• **Exercise prompt**:
Each entry must be given again exactly as it appears, with images excluded.

★ ★ ★ ★

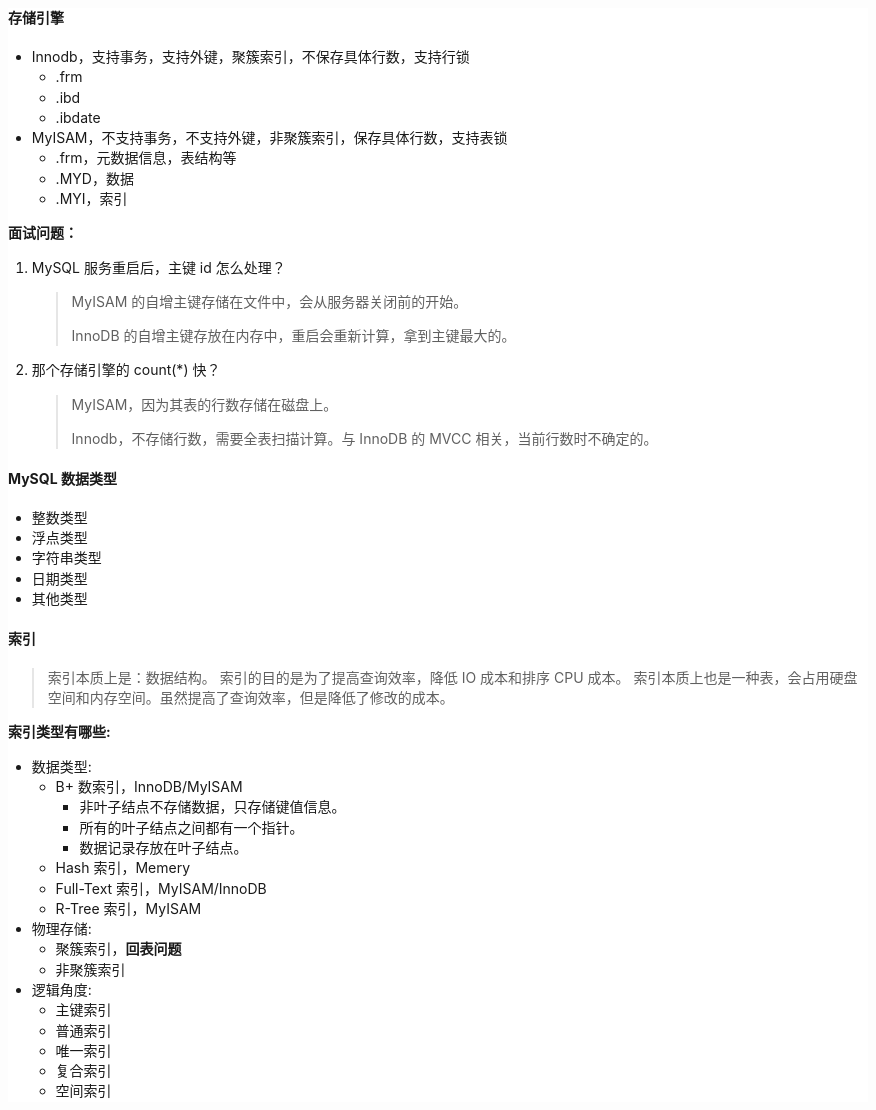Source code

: #### 存储引擎

- Innodb，支持事务，支持外键，聚簇索引，不保存具体行数，支持行锁
  - .frm
  - .ibd
  - .ibdate
- MyISAM，不支持事务，不支持外键，非聚簇索引，保存具体行数，支持表锁
  - .frm，元数据信息，表结构等
  - .MYD，数据
  - .MYI，索引

**面试问题：**

1. MySQL 服务重启后，主键 id 怎么处理？
   > MyISAM 的自增主键存储在文件中，会从服务器关闭前的开始。
   >
   > InnoDB 的自增主键存放在内存中，重启会重新计算，拿到主键最大的。
2. 那个存储引擎的 count(*) 快？
   > MyISAM，因为其表的行数存储在磁盘上。
   >
   > Innodb，不存储行数，需要全表扫描计算。与 InnoDB 的 MVCC 相关，当前行数时不确定的。

#### MySQL 数据类型

- 整数类型
- 浮点类型
- 字符串类型
- 日期类型
- 其他类型

#### 索引

> 索引本质上是：数据结构。
> 索引的目的是为了提高查询效率，降低 IO 成本和排序 CPU 成本。
> 索引本质上也是一种表，会占用硬盘空间和内存空间。虽然提高了查询效率，但是降低了修改的成本。

**索引类型有哪些:**

- 数据类型:
  - B+ 数索引，InnoDB/MyISAM
    - 非叶子结点不存储数据，只存储键值信息。
    - 所有的叶子结点之间都有一个指针。
    - 数据记录存放在叶子结点。
  - Hash 索引，Memery
  - Full-Text 索引，MyISAM/InnoDB
  - R-Tree 索引，MyISAM
- 物理存储:
  - 聚簇索引，**回表问题**
  - 非聚簇索引
- 逻辑角度:
  - 主键索引
  - 普通索引
  - 唯一索引
  - 复合索引
  - 空间索引
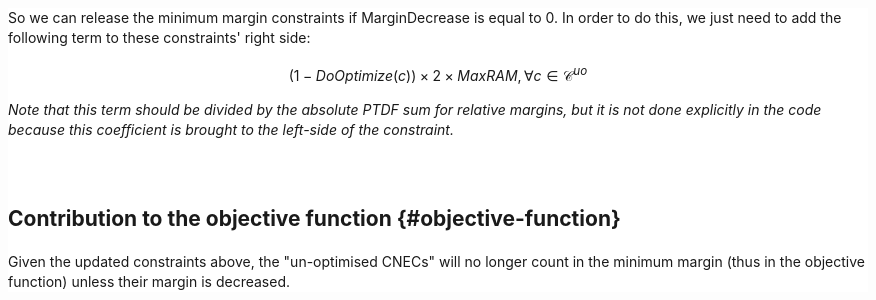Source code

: So we can release the minimum margin constraints if MarginDecrease is equal to 0. In order to do this, we just need to add the following term to these constraints' right side:  

$$
\begin{equation}
(1 - DoOptimize(c)) \times 2 \times MaxRAM, \forall c \in \mathcal{C} ^{uo}
\end{equation}
$$  

*Note that this term should be divided by the absolute PTDF sum for relative margins, but it is not done explicitly in the code because this coefficient is brought to the left-side of the constraint.*

<br>


## Contribution to the objective function {#objective-function}

Given the updated constraints above, the "un-optimised CNECs" will no longer count in the minimum margin (thus in the objective function) unless their margin is decreased.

★ ★ ★ ★

• **Task result**:
Source code

: #### 存储引擎

- Innodb，支持事务，支持外键，聚簇索引，不保存具体行数，支持行锁
  - .frm
  - .ibd
  - .ibdate
- MyISAM，不支持事务，不支持外键，非聚簇索引，保存具体行数，支持表锁
  - .frm，元数据信息，表结构等
  - .MYD，数据
  - .MYI，索引

**面试问题：**

1. MySQL 服务重启后，主键 id 怎么处理？
   > MyISAM 的自增主键存储在文件中，会从服务器关闭前的开始。
   >
   > InnoDB 的自增主键存放在内存中，重启会重新计算，拿到主键最大的。
2. 那个存储引擎的 count(*) 快？
   > MyISAM，因为其表的行数存储在磁盘上。
   >
   > Innodb，不存储行数，需要全表扫描计算。与 InnoDB 的 MVCC 相关，当前行数时不确定的。

#### MySQL 数据类型

- 整数类型
- 浮点类型
- 字符串类型
- 日期类型
- 其他类型

#### 索引

> 索引本质上是：数据结构。
> 索引的目的是为了提高查询效率，降低 IO 成本和排序 CPU 成本。
> 索引本质上也是一种表，会占用硬盘空间和内存空间。虽然提高了查询效率，但是降低了修改的成本。

**索引类型有哪些:**

- 数据类型:
  - B+ 数索引，InnoDB/MyISAM
    - 非叶子结点不存储数据，只存储键值信息。
    - 所有的叶子结点之间都有一个指针。
    - 数据记录存放在叶子结点。
  - Hash 索引，Memery
  - Full-Text 索引，MyISAM/InnoDB
  - R-Tree 索引，MyISAM
- 物理存储:
  - 聚簇索引，**回表问题**
  - 非聚簇索引
- 逻辑角度:
  - 主键索引
  - 普通索引
  - 唯一索引
  - 复合索引
  - 空间索引
Source code

: So we can release the minimum margin constraints if MarginDecrease is equal to 0. In order to do this, we just need to add the following term to these constraints' right side:  

$$
\begin{equation}
(1 - DoOptimize(c)) \times 2 \times MaxRAM, \forall c \in \mathcal{C} ^{uo}
\end{equation}
$$  

*Note that this term should be divided by the absolute PTDF sum for relative margins, but it is not done explicitly in the code because this coefficient is brought to the left-side of the constraint.*

<br>


## Contribution to the objective function {#objective-function}

Given the updated constraints above, the "un-optimised CNECs" will no longer count in the minimum margin (thus in the objective function) unless their margin is decreased.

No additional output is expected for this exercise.